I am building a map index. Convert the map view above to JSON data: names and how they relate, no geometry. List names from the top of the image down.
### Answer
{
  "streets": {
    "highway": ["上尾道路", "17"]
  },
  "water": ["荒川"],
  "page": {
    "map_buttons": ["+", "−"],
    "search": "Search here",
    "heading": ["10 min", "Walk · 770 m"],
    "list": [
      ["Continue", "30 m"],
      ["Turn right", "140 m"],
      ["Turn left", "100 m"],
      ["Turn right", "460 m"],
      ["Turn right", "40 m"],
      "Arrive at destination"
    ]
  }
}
○ ○ ○ ○ ○ ○ ○
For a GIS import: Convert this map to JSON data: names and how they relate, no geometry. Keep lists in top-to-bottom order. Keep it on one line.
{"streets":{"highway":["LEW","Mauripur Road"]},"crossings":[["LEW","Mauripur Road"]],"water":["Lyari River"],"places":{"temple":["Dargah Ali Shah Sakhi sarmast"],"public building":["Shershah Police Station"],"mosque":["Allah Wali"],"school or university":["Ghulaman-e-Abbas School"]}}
○ ○ ○ ○ ○ ○ ○
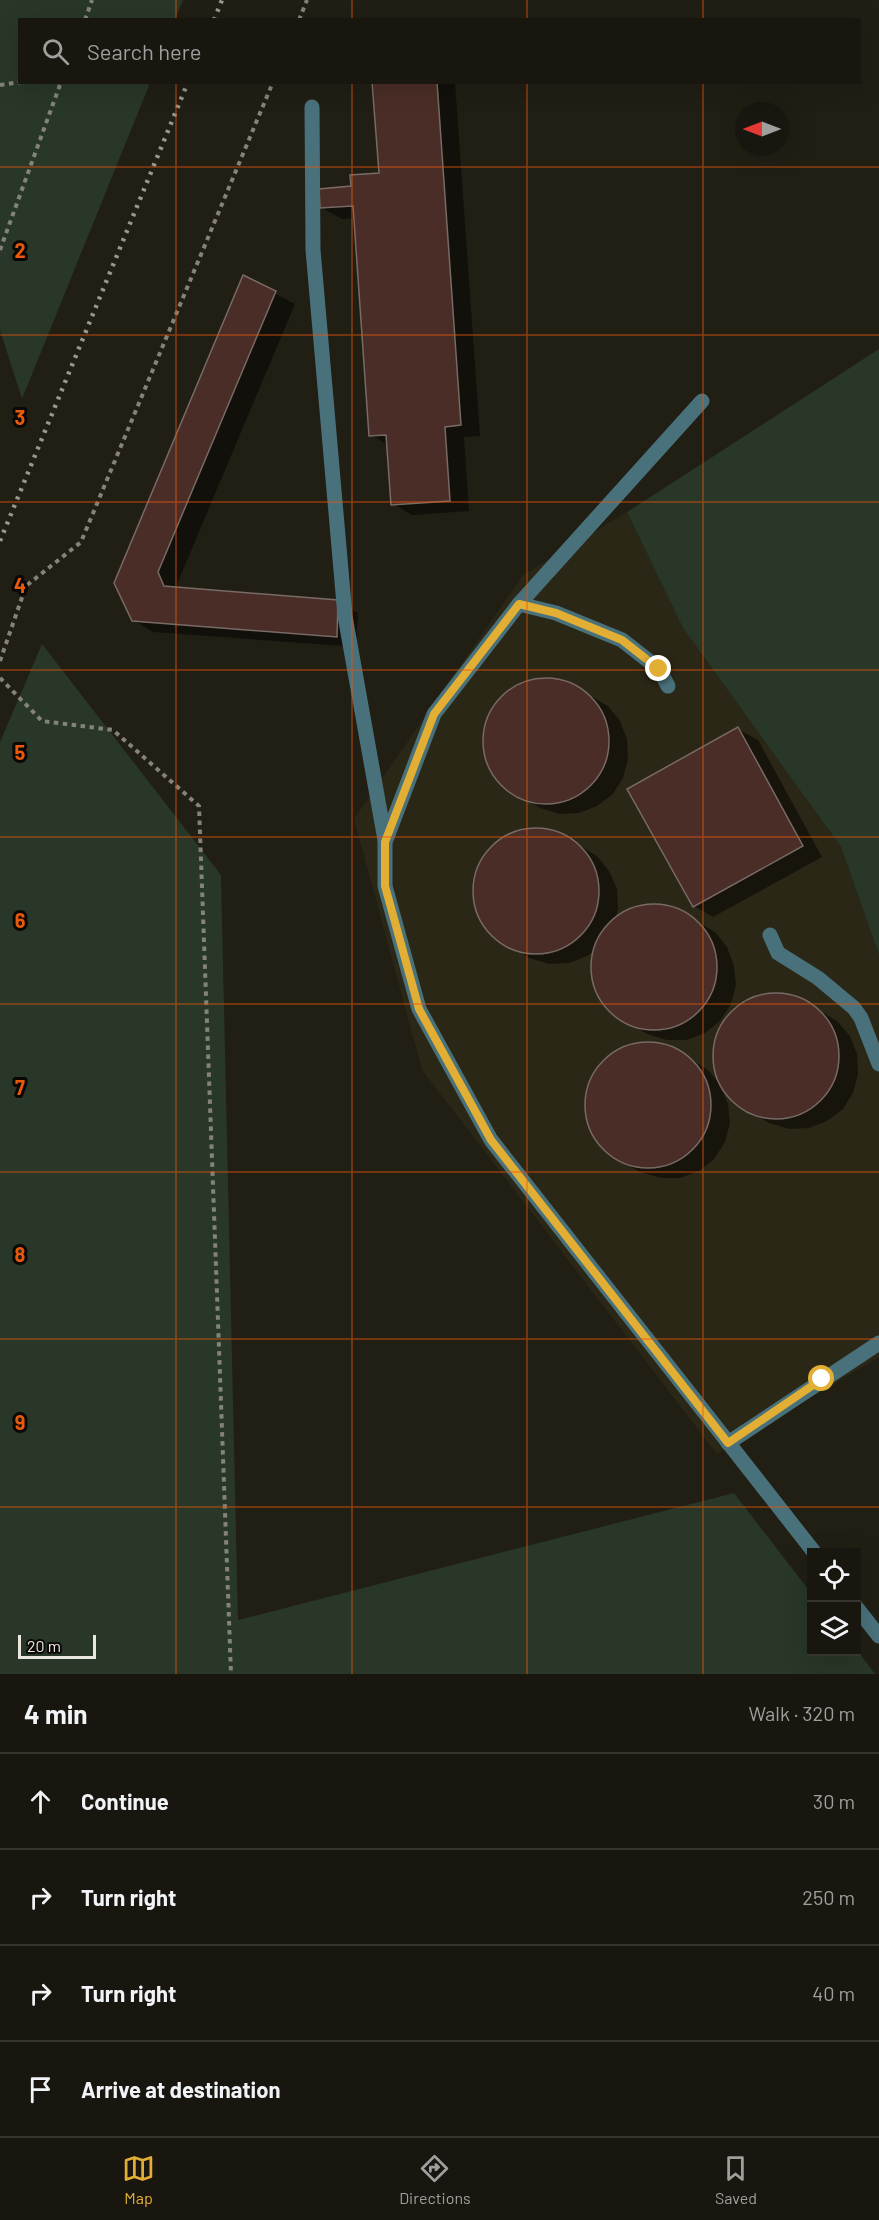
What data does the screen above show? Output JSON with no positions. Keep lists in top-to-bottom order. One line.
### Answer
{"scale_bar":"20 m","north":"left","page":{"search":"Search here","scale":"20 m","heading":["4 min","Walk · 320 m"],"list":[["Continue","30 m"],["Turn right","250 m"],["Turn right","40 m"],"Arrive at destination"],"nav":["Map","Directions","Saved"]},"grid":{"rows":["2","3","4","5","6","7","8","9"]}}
○ ○ ○ ○ ○ ○ ○
YOUR OBJECTIVE: Your answer should be a single number: the count of lines in the data that include the word "above".

ANSWER FOR THE TASK: 2